Относительно значения чувства в деле морали и личной жизни человека Милль совсем разошелся с Бентамом: он считал главной задачей воспитания развитие в людях чувства любви и симпатии в самых широких размерах, средством для чего должны были служить изящные искусства, со значением которых он познакомился на собственном опыте. Таким образом, взгляды Милля по многим существенным пунктам значительно изменились, хотя в общем его мировоззрение по-прежнему покоилось на признании закона ассоциации основанием всей психологии, а принципа наибольшего счастья – основанием этики и политики. Вначале он был склонен преувеличивать размеры своего разногласия с Бентамом и зашел в этом направлении так далеко, что впоследствии сам признавал несправедливость такого отношения к своему прежнему кумиру.
Новое направление Милля рельефно обнаружилось в его статье о Бентаме, написанной им через несколько лет после описанного перелома в его жизни. В этой статье указаны достоинства и недостатки теории Бентама, но последние очерчены особенно ярко.

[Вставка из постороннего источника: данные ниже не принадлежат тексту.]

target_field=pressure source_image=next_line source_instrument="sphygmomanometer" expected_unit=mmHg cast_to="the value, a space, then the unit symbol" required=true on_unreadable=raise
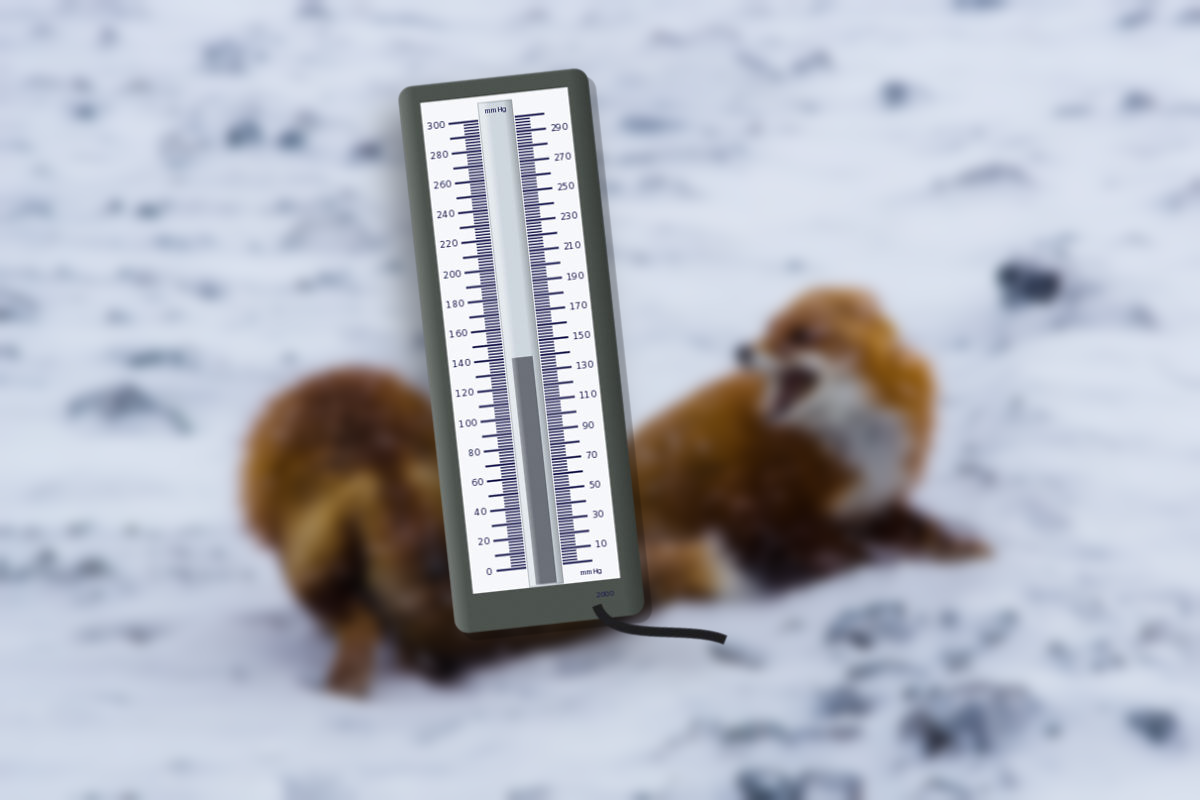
140 mmHg
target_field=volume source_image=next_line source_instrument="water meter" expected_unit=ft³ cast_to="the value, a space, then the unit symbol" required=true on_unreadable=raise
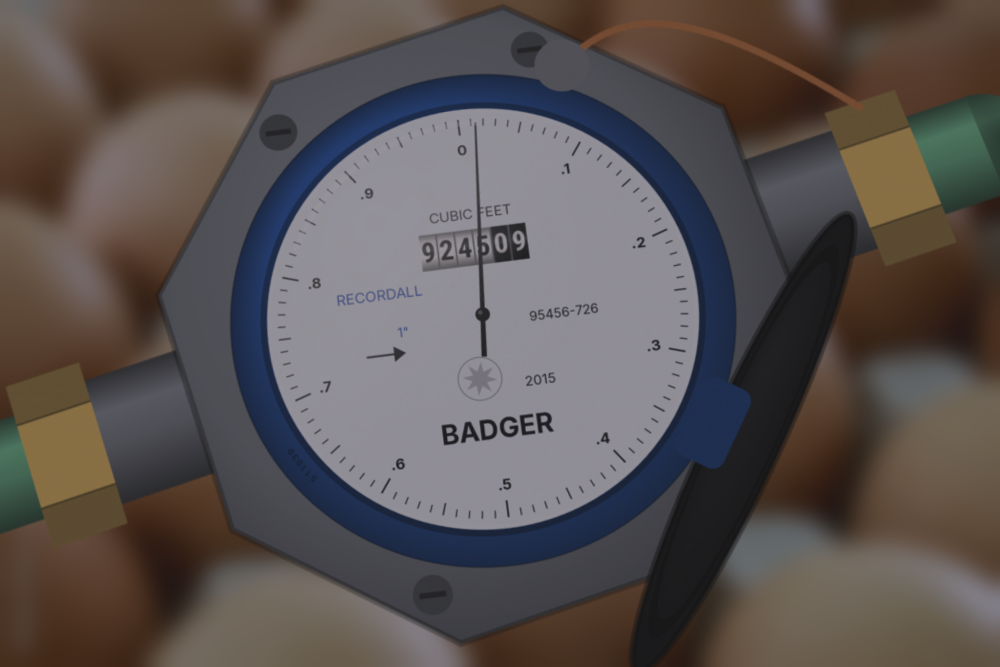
924509.01 ft³
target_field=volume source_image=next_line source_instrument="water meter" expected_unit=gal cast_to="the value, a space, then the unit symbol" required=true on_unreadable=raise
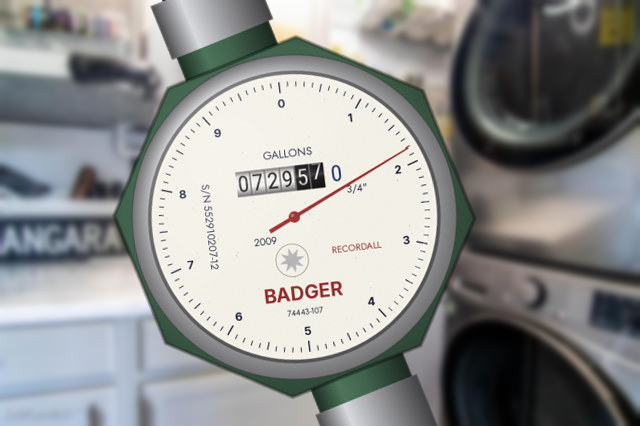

О самом Бентаме Милль отзывается в таких выражениях:
«Он видел в человеческой душе только то, что доступно самому грубому наблюдению… Его полное незнакомство с более глубокими основаниями человеческого характера помешало ему понять, какое значение имеет эстетическое чувство в деле воспитания человека… Вряд ли кто-либо приступал к делу с более ограниченными представлениями о силах человеческой души, чем Бентам…» и так далее.
Неудивительно, что подобное отношение к Бентаму возбуждало негодование среди его друзей и последователей. Между обеими сторонами возникло охлаждение, продолжавшееся несколько лет. С течением времени старые приятели Милля убедились, что он продолжает оставаться радикалом и утилитаристом, хотя и на свой собственный манер, и между ними опять возобновились хорошие отношения. Что касается его отношений к отцу, то сам Милль описывает их следующим образом:
«По своему настроению и образу мыслей я чувствовал себя очень далеким от отца, даже более далеким, чем это было в действительности, если бы только с обеих сторон было возможно спокойное обсуждение причин разногласия. Но с моим отцом нельзя было спокойно говорить об основных вопросах его мировоззрения, в особенности нельзя было говорить мне, которого он мог считать перебежчиком из своего лагеря. К счастью, мы всегда сходились относительно текущих политических вопросов, преимущественно интересовавших его в это время. Мы мало говорили о том, в чем не были согласны друг с другом. Он знал, что привычка к самостоятельному мышлению, которую он сам так старался развить во мне, приводила меня иногда к взглядам, отличным от его собственных, и замечал, что я неохотно говорил об этом. Я не ожидал ничего хорошего для нас обоих, если бы стал говорить с полной откровенностью, и открыто противоречил отцу только тогда, когда он высказывал свои мысли в такой форме, что я не считал себя вправе молчать».
Между отцом и сыном не было близости, и каждый из них жил своей собственной жизнью.